Si le recours à l’immigration était à terme favorisé par rapport au recours à la main-d’oeuvre frontalière (via une politique offensive sur le logement par exemple), il est certain que des grands équilibres seraient affectés. Mais en l’absence de « bilan économique et financier » du phénomène frontalier, les connaissances demeurent limitées pour en évaluer la profondeur.

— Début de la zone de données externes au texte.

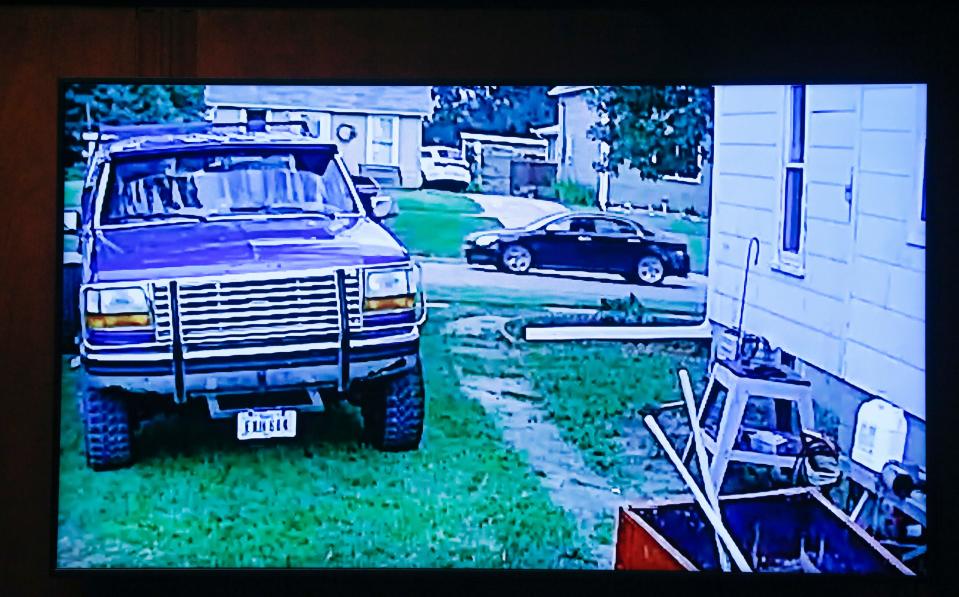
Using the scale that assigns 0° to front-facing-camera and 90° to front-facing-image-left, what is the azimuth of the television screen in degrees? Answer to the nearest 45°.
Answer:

Un champ de recherche à creuser, assurément, afin d’éclairer tout choix politique en la matière.
[1] Voir : https://ec.europa.eu/eurostat/web/metropolitan-regions/background.
[2] Source : STATEC – Institut national de la statistique et des études économiques.
[3] Voir : https://statistiques.public.lu/fr/publications/series/bulletin-statec/2017/03-17-Projections-macroeconomiques-et-demographiques/index.html.
[4] Voir : http://www.fondation-idea.lu/2018/09/14/grande-region-ou-grand-luxembourg-retour-sur-le-quatrieme-debat-didea/.
[5] En ignorant diverses répercussions indirectes comme les coûts liés à la construction des logements.
[6] Voir : http://www.fondation-idea.lu/2018/04/11/avis-annuel-2018-lelue/.
[7] Il s’agit d’une approximation effectuée en ne prenant en compte que la protection sociale et la santé, ainsi que les transports et l’enseignement supérieur. Voir : Fondation IDEA, Avis Annuel 2018, encadré 7, p. 70-73, avril 2018. Les chiffres repris ici n’intègrent pas les corrections de parités de pouvoir d’achats de l’étude mentionnée.
[8] Données de 2015. D’après la Banque Centrale du Luxembourg, on peut compter pour chaque frontalier 0,8 ménage et 2,3 habitants, au 31/12/2013. Voir : http://www.bcl.lu/fr/publications/cahiers_etudes/119/BCLWP119.pdf, p12.
[9] Voir : http://www.bcl.lu/fr/publications/cahiers_etudes/119/BCLWP119.pdf, p 39. En revanche, il faudrait également tenir compte du fait que les « nouveaux arrivants » pourraient avoir tendance à consommer davantage dans leur région d’origine après leur déménagement.